Em 2003, você realizou com Julia Castagno um projeto de arte pública, Ciudad ideal, em que obras de arte ocupavam o lugar de painéis publicitários. Você disse na época que o objetivo era refletir sobre o uso que se faz do espaço público para criar “necessidades inexistentes”. Essa inquietação continua presente em seu trabalho?
Talvez não em meu trabalho atual, mas em mim, sim. O objetivo central dessa obra era tomarmos consciência, como cidadãs, além de como artistas, de que também temos direito de gerar o imaginário no espaço público, em vez de apenas consumi-lo. A cidade havia se coberto, nos últimos anos, de suportes luminosos para publicidades que só transmitem valores com fins comerciais. Parecia-nos um desperdício não aproveitar esses espaços, tão visíveis e bem iluminados, para outros fins. A obra foi conseguir colocar um novo conteúdo nesses suportes.
Você trabalha com produção publicitária. Ou seja, tem uma visão “interna” do poder, técnicas, linguagens e vícios da publicidade para gerar “necessidades inexistentes”. Como essa atividade alimenta suas criações de arte?

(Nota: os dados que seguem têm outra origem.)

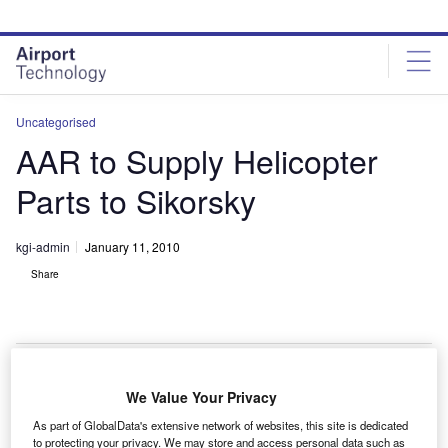
Skip
Skip
to
to
site
page
menu
content
Uncategorised
AAR to Supply Helicopter
Parts to Sikorsky
kgi-admin
January 11, 2010
Share
We Value Your Privacy
AR has been named exclusive supplier of composite
A
As part of GlobalData's extensive network of websites, this site is dedicated
interiors for the Sikorsky S-92 helicopter programme.
to protecting your privacy. We may store and access personal data such as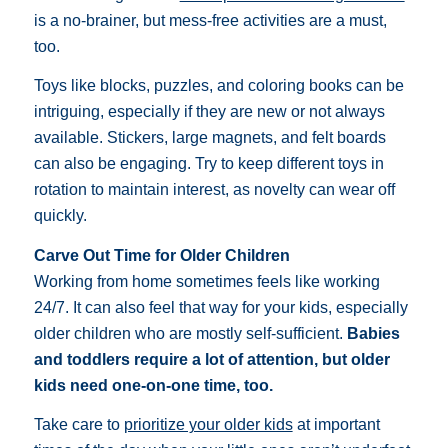
is a no-brainer, but mess-free activities are a must,
too.
Toys like blocks, puzzles, and coloring books can be
intriguing, especially if they are new or not always
available. Stickers, large magnets, and felt boards
can also be engaging. Try to keep different toys in
rotation to maintain interest, as novelty can wear off
quickly.
Carve Out Time for Older Children
Working from home sometimes feels like working
24/7. It can also feel that way for your kids, especially
older children who are mostly self-sufficient.
Babies
and toddlers require a lot of attention, but older
kids need one-on-one time, too.
Take care to
prioritize your older kids
at important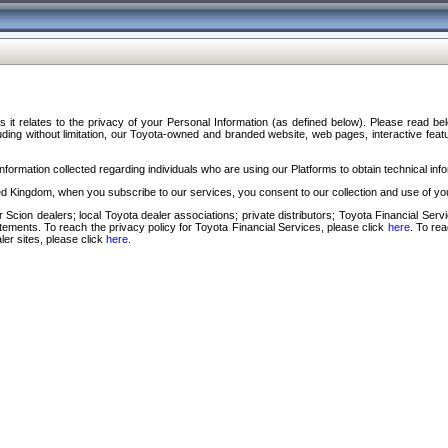
s it relates to the privacy of your Personal Information (as defined below). Please read b
ding without limitation, our Toyota-owned and branded website, web pages, interactive feature
formation collected regarding individuals who are using our Platforms to obtain technical info
d Kingdom, when you subscribe to our services, you consent to our collection and use of you
 Scion dealers; local Toyota dealer associations; private distributors; Toyota Financial Se
tatements. To reach the privacy policy for Toyota Financial Services, please click
here
. To re
ler sites, please click
here
.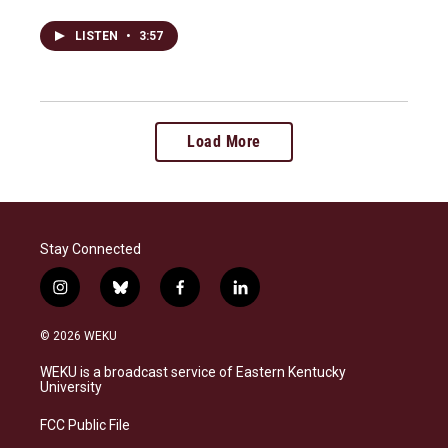
LISTEN
•
3:57
Load More
Stay Connected
i
b
f
l
n
l
a
i
s
u
c
n
© 2026 WEKU
t
e
e
k
a
s
b
e
WEKU is a broadcast service of Eastern Kentucky
g
k
o
d
University
r
y
o
i
a
k
n
FCC Public File
m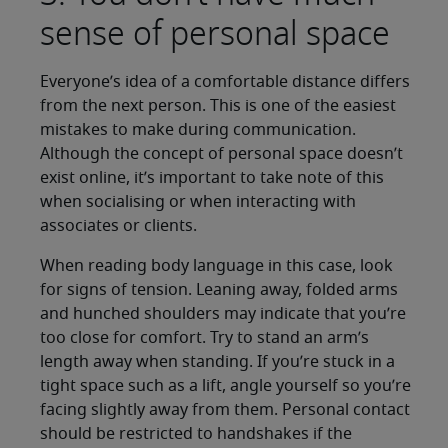
sense of personal space
Everyone’s idea of a comfortable distance differs
from the next person. This is one of the easiest
mistakes to make during communication.
Although the concept of personal space doesn’t
exist online, it’s important to take note of this
when socialising or when interacting with
associates or clients.
When reading body language in this case, look
for signs of tension. Leaning away, folded arms
and hunched shoulders may indicate that you’re
too close for comfort. Try to stand an arm’s
length away when standing. If you’re stuck in a
tight space such as a lift, angle yourself so you’re
facing slightly away from them. Personal contact
should be restricted to handshakes if the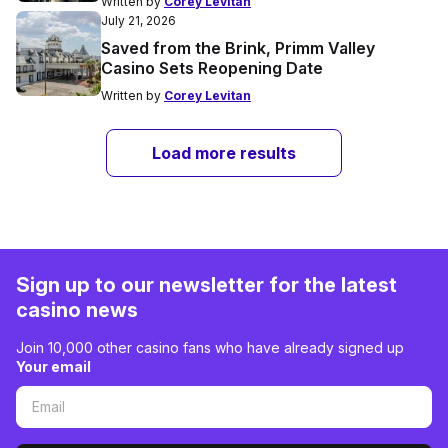
Written by
Corey Levitan
July 21, 2026
Saved from the Brink, Primm Valley
Casino Sets Reopening Date
Written by
Corey Levitan
Load more results
Sign up to our newsletter for the latest
casino news
Join 10,000 other casino fans who have already signed up
Your email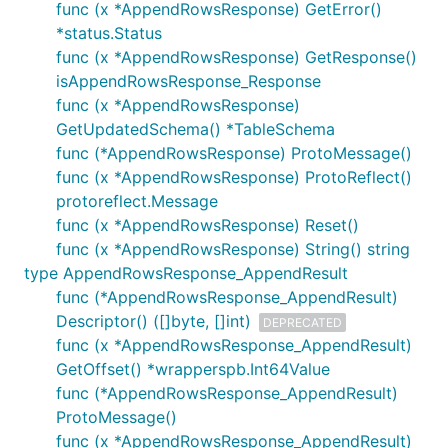
func (x *AppendRowsResponse) GetError()
*status.Status
func (x *AppendRowsResponse) GetResponse()
isAppendRowsResponse_Response
func (x *AppendRowsResponse)
GetUpdatedSchema() *TableSchema
func (*AppendRowsResponse) ProtoMessage()
func (x *AppendRowsResponse) ProtoReflect()
protoreflect.Message
func (x *AppendRowsResponse) Reset()
func (x *AppendRowsResponse) String() string
type AppendRowsResponse_AppendResult
func (*AppendRowsResponse_AppendResult)
Descriptor() ([]byte, []int)
DEPRECATED
func (x *AppendRowsResponse_AppendResult)
GetOffset() *wrapperspb.Int64Value
func (*AppendRowsResponse_AppendResult)
ProtoMessage()
func (x *AppendRowsResponse_AppendResult)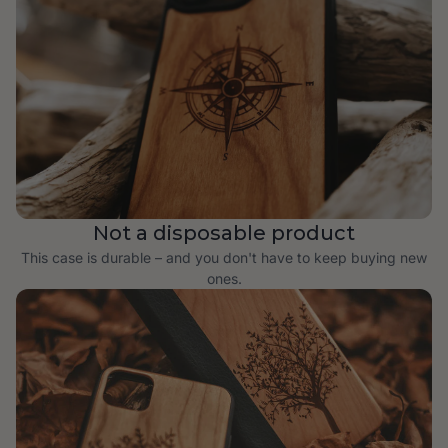
Not a disposable product
This case is durable – and you don't have to keep buying new
ones.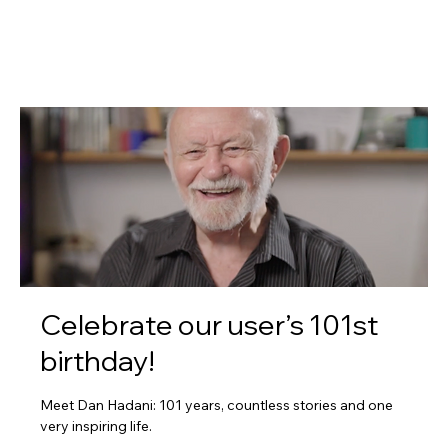
Celebrate our user’s 101st
birthday!
Meet Dan Hadani: 101 years, countless stories and one
very inspiring life.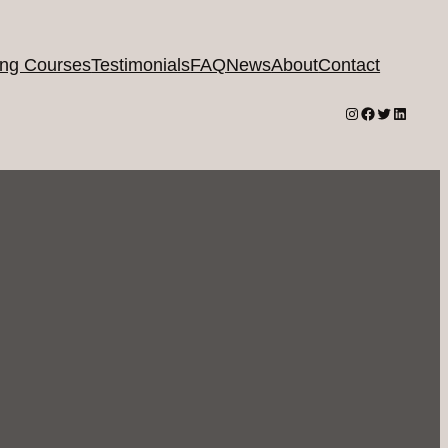
ing Courses
Testimonials
FAQ
News
About
Contact
Instagram
Facebook
Twitter
LinkedI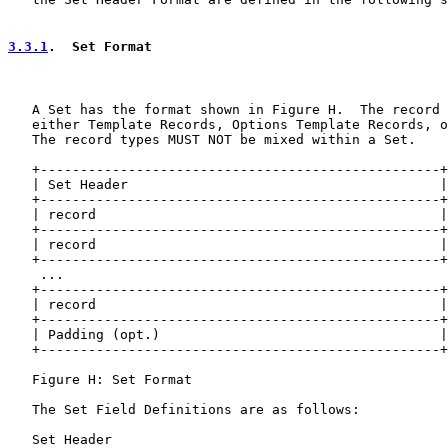
3.3.1
.  Set Format
   A Set has the format shown in Figure H.  The record 
   either Template Records, Options Template Records, o
   The record types MUST NOT be mixed within a Set.

   +--------------------------------------------------+

   | Set Header                                       |

   +--------------------------------------------------+

   | record                                           |

   +--------------------------------------------------+

   | record                                           |

   +--------------------------------------------------+

    ...

   +--------------------------------------------------+

   | record                                           |

   +--------------------------------------------------+

   | Padding (opt.)                                   |

   +--------------------------------------------------+

   Figure H: Set Format

   The Set Field Definitions are as follows:

   Set Header
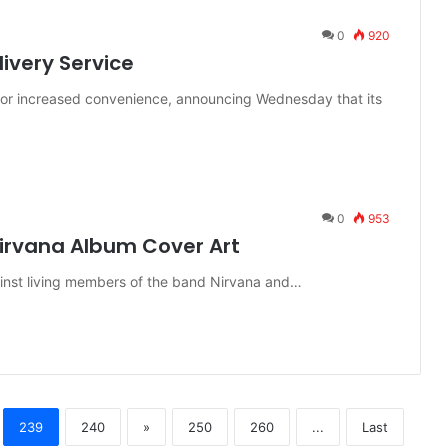
0
920
ivery Service
 for increased convenience, announcing Wednesday that its
0
953
irvana Album Cover Art
ainst living members of the band Nirvana and…
239
240
»
250
260
...
Last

De duas maneiras. Por um lado, funciona como um treinamento. O relacionamento com uma equipe, a administração dos tempos, a sistematização do trabalho. Por outro lado, mantém sempre viva minha necessidade de criar imagens que equilibrem um pouco esses conteúdos publicitários. Dedico-me especificamente à produção de arte, não estou envolvida com as idéias, mas não posso deixar de me questionar sobre o que no fundo está sendo dito para vender um produto. É bastante terrível.

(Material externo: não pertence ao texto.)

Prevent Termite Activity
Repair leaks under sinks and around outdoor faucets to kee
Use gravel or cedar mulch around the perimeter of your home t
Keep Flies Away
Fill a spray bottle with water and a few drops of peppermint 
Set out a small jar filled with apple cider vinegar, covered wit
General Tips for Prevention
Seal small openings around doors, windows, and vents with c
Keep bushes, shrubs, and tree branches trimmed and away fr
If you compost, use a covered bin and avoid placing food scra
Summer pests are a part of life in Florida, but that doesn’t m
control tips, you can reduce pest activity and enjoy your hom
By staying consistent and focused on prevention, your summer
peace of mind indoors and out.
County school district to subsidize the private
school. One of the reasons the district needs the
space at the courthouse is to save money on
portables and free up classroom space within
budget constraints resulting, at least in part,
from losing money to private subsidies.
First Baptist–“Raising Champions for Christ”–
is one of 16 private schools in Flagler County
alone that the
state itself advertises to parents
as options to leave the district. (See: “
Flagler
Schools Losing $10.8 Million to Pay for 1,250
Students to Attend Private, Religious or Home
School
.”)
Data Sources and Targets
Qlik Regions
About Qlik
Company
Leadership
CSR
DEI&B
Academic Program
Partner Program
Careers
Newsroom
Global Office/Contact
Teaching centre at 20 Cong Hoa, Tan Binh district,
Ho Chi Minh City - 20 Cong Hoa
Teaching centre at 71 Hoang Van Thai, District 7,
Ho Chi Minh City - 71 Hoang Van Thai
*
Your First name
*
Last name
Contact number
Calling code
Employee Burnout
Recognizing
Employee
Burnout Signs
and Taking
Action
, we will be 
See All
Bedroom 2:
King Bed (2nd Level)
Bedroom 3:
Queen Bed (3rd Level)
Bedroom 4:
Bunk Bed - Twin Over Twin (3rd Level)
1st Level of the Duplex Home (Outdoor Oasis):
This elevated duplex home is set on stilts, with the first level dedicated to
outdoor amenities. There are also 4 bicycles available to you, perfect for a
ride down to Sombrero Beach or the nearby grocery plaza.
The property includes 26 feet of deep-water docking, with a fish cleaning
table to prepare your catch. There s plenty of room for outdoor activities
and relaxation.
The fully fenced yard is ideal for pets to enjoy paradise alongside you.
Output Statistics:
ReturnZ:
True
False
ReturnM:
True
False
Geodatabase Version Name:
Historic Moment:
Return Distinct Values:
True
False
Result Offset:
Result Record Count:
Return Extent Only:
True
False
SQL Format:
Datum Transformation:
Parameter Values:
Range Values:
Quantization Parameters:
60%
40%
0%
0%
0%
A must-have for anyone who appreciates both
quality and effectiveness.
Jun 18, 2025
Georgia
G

Martín Sastre é seu primo e com ele e outros artistas, como Dani Umpi, vocês integraram o coletivo Movimiento Sexy. O que ficou dessa experiência? Você ainda usa algo dessa época em seu trabalho?

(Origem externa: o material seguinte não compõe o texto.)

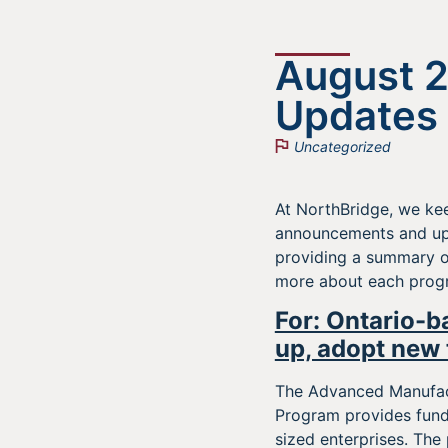
August 
Updates
Uncategorized
At NorthBridge, we kee
announcements and upc
providing a summary o
more about each progra
For: Ontario-b
up, adopt new 
The Advanced Manufact
Program provides fund
sized enterprises. The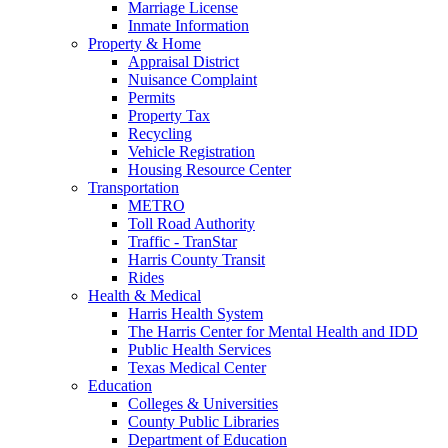
Marriage License
Inmate Information
Property & Home
Appraisal District
Nuisance Complaint
Permits
Property Tax
Recycling
Vehicle Registration
Housing Resource Center
Transportation
METRO
Toll Road Authority
Traffic - TranStar
Harris County Transit
Rides
Health & Medical
Harris Health System
The Harris Center for Mental Health and IDD
Public Health Services
Texas Medical Center
Education
Colleges & Universities
County Public Libraries
Department of Education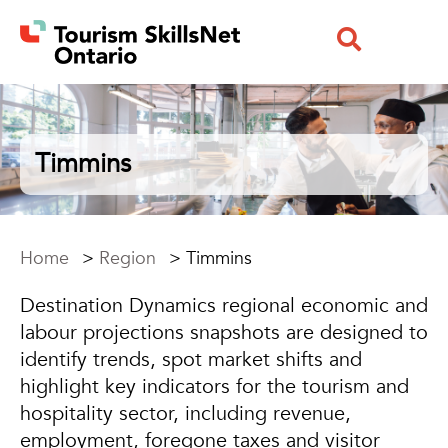
Timmins
Home
>
Region
>
Timmins
Destination Dynamics regional economic and
labour projections snapshots are designed to
identify trends, spot market shifts and
highlight key indicators for the tourism and
hospitality sector, including revenue,
employment, foregone taxes and visitor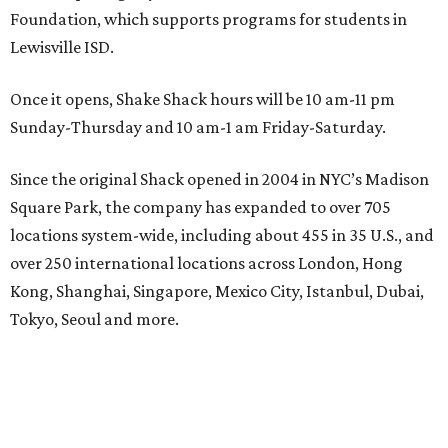
Foundation, which supports programs for students in
Lewisville ISD.
Once it opens, Shake Shack hours will be 10 am-11 pm
Sunday-Thursday and 10 am-1 am Friday-Saturday.
Since the original Shack opened in 2004 in NYC’s Madison
Square Park, the company has expanded to over 705
locations system-wide, including about 455 in 35 U.S., and
over 250 international locations across London, Hong
Kong, Shanghai, Singapore, Mexico City, Istanbul, Dubai,
Tokyo, Seoul and more.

Julia Castagno e Federico Aguirre também integraram o Movimiento Sexy. Com Julia, trabalho até hoje. A maneira que encontramos para nos auto-administrar e para nos projetar no exterior foi nos unirmos. Quando expusemos em Nova York no ano 2000, antes de ser Movimiento Sexy, todo mundo nos dizia que nossas obras dialogavam de um modo especial. Tínhamos muito em comum. A idéia do Movimiento era nunca perder as propostas individuais. Em uma exposição, podíamos apresentar uma obra em conjunto ou cinco obras individuais. O importante era que, juntas, essas obras propunham algo mais que a simples soma das partes. Unirmo-nos tornou-nos independentes do meio. Ganhamos força.